• Work instructions
Count the lines in the records that contain the string "která", treating uppercase and lowercase letters as different. Reply with the number alone.

[Saved entries]
════════

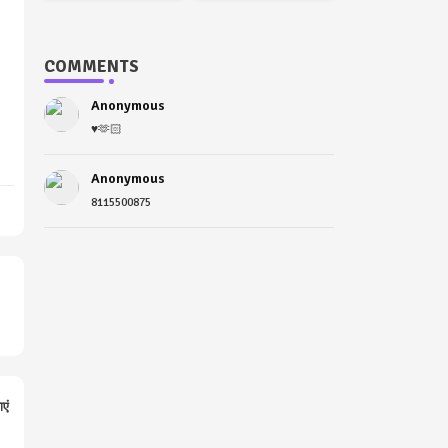
COMMENTS
Anonymous
♥️🫶🏻
Anonymous
8115500875
ाएं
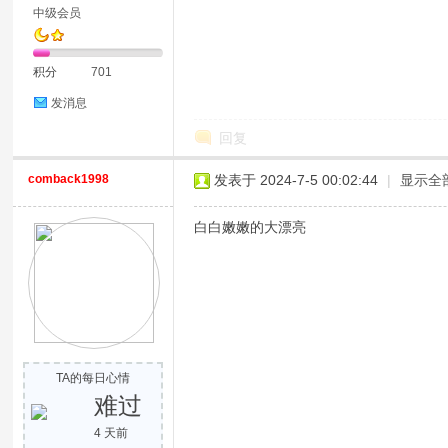
中级会员
积分
701
发消息
回复
comback1998
发表于 2024-7-5 00:02:44
|
显示全
白白嫩嫩的大漂亮
TA的每日心情
难过
4 天前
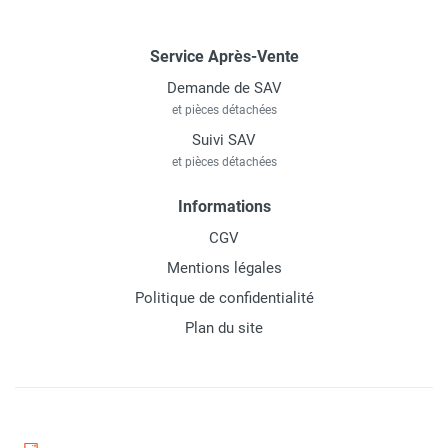
Service Après-Vente
Demande de SAV
et pièces détachées
Suivi SAV
et pièces détachées
Informations
CGV
Mentions légales
Politique de confidentialité
Plan du site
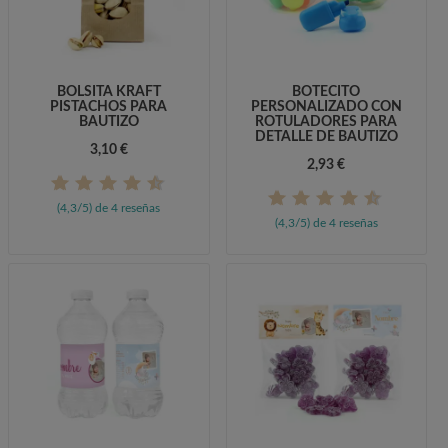
BOLSITA KRAFT
BOTECITO
PISTACHOS PARA
PERSONALIZADO CON
BAUTIZO
ROTULADORES PARA
DETALLE DE BAUTIZO
3,10 €
2,93 €
(4,3/5) de 4 reseñas
(4,3/5) de 4 reseñas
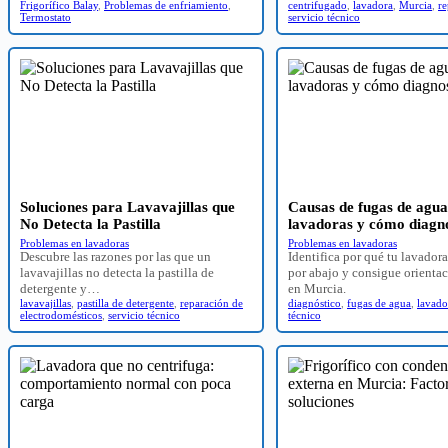
Frigorífico Balay
,
Problemas de enfriamiento
,
centrifugado
,
lavadora
,
Murcia
,
re
Termostato
servicio técnico
Soluciones para Lavavajillas que
Causas de fugas de agua
No Detecta la Pastilla
lavadoras y cómo diagno
Problemas en lavadoras
Problemas en lavadoras
Descubre las razones por las que un
Identifica por qué tu lavador
lavavajillas no detecta la pastilla de
por abajo y consigue orientac
detergente y…
en Murcia.
lavavajillas
,
pastilla de detergente
,
reparación de
diagnóstico
,
fugas de agua
,
lavado
electrodomésticos
,
servicio técnico
técnico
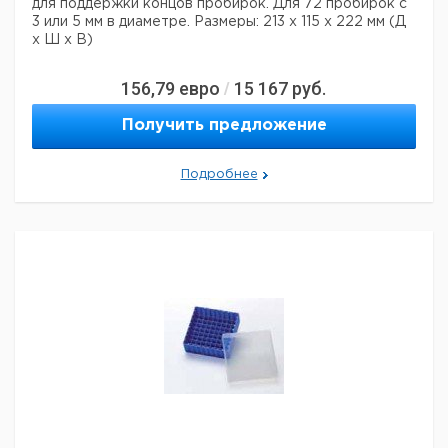
для поддержки концов пробирок. Для 72 пробирок с
3 или 5 мм в диаметре. Размеры: 213 х 115 х 222 мм (Д
х Ш х В)
156,79
евро
15 167
руб.
/
Получить предложение
Подробнее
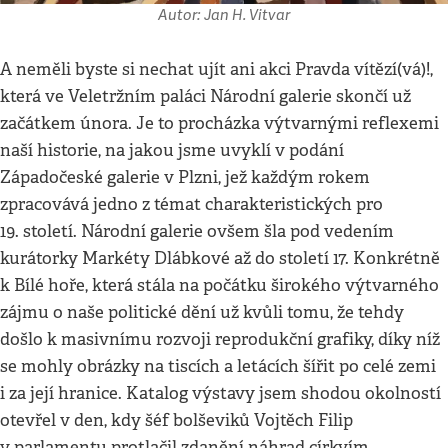
Autor: Jan H. Vitvar
A neměli byste si nechat ujít ani akci Pravda vítězí(vá)!,
která ve Veletržním paláci Národní galerie skončí už
začátkem února. Je to procházka výtvarnými reflexemi
naší historie, na jakou jsme uvyklí v podání
Západočeské galerie v Plzni, jež každým rokem
zpracovává jedno z témat charakteristických pro
19. století. Národní galerie ovšem šla pod vedením
kurátorky Markéty Dlábkové až do století 17. Konkrétně
k Bílé hoře, která stála na počátku širokého výtvarného
zájmu o naše politické dění už kvůli tomu, že tehdy
došlo k masivnímu rozvoji reprodukční grafiky, díky níž
se mohly obrázky na tiscích a letácích šířit po celé zemi
i za její hranice. Katalog výstavy jsem shodou okolností
otevřel v den, kdy šéf bolševiků Vojtěch Filip
v parlamentu protlačil zdanění náhrad církvím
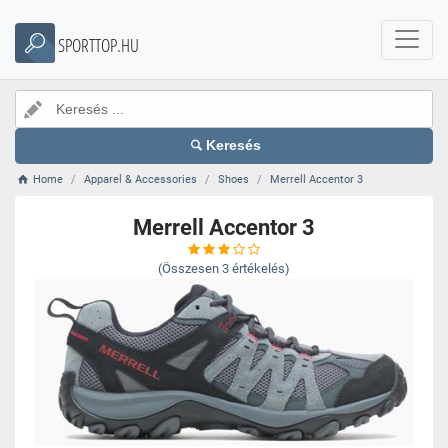
SPORTTOP.HU
Keresés
Home
Apparel & Accessories
Shoes
Merrell Accentor 3
Merrell Accentor 3
(Összesen
3
értékelés)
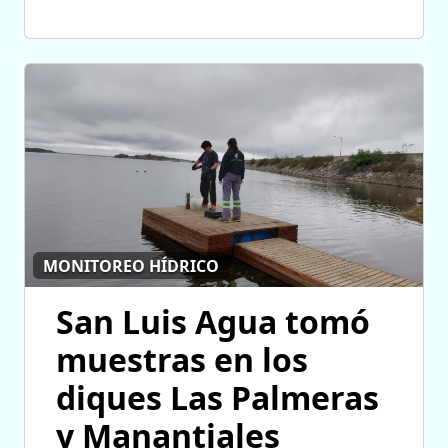
MONITOREO HÍDRICO
San Luis Agua tomó
muestras en los
diques Las Palmeras
y Manantiales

════════

• Output below
2